Westerly and Charlestown residents who spoke during public hearings on the two new ordinances said Quarry Road is too narrow for regular use by heavy commercial vehicles.
Edward Balbat, a Quarry Road resident and plaintiff in the lawsuit against the town and the companies, said the road is less than 13 feet wide in one spot, has no painted center line, and is poorly lit. “The road is not designed for heavy industrial use,” he said.
Al James, whose Ross Hill Road residence in Charlestown is near the quarry, presented the council with photographs that he said showed dust from the quarry coating the house. He also informed the council of multiple violations found by the federal Mine Safety and Health Administration against Copar.
Denise Rhodes of Charlestown said that while quarrying may have occurred on the property decades ago, it was on a much different scale. “What happened in 1800s, what happened in 1940s, is not what is happening now in 2013 — they’re strip mining now,” she said.
Councilor Christopher Duhamel also used the term strip mining and said it was not permitted under the town’s Comprehensive Plan. He also said the town’s position, as evidenced by the zoning permit revocation, is that Copar should not be allowed to continue its operations.

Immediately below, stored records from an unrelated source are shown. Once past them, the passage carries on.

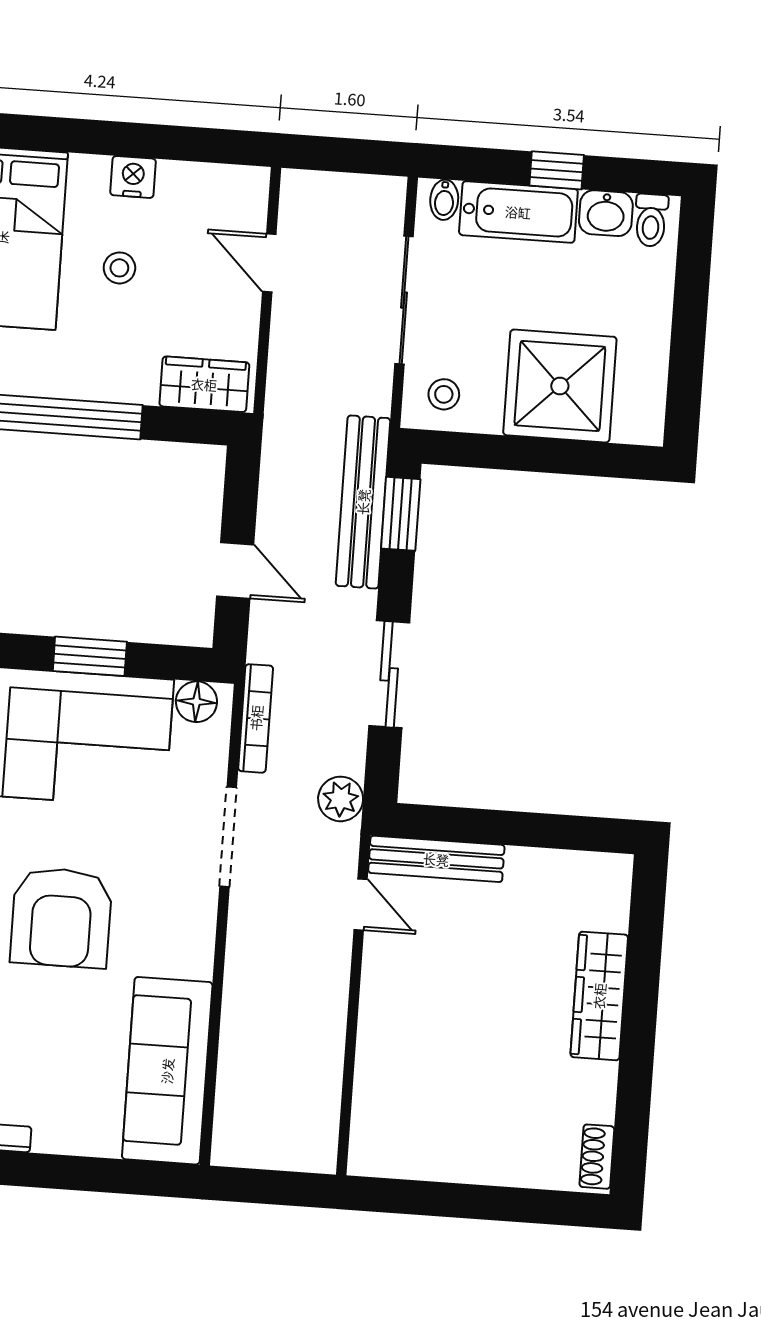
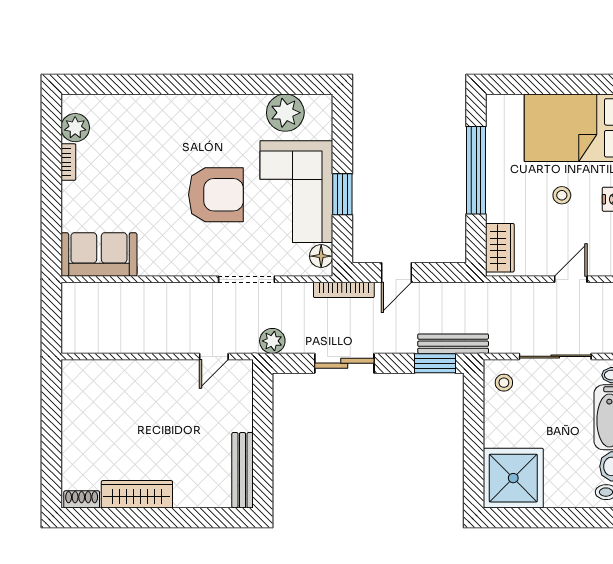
shower: (560, 386) -> (513, 478), moved
bench: (363, 502) -> (453, 344), width x0.73, depth x0.82
bookcase: (256, 718) -> (344, 290), moved
bench: (436, 859) -> (243, 470), moved
armchair: (61, 918) -> (216, 195), moved, turned 180
wardrobe: (599, 996) -> (137, 494), moved
sofa: (167, 1071) -> (99, 254), width x0.73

Town Council President Diana Serra said the council was not trying to put “anyone out of business” but instead is committed to protecting the health of Bradford residents.
“This council is trying to address the health and safety issues in Bradford and Charlestown, not trying to put anyone out of business,” Serra said, adding that the case has been fraught with surprises. “Some of the issues you can’t make up, but we will try and continue trying. We are committed,” Serra said.
David Comolli insisted that complaints about dust and silica at the quarry are exaggerated and pointed to the presence of his 87-year old father as proof.
“He would have died 50 years ago,” Comolli said.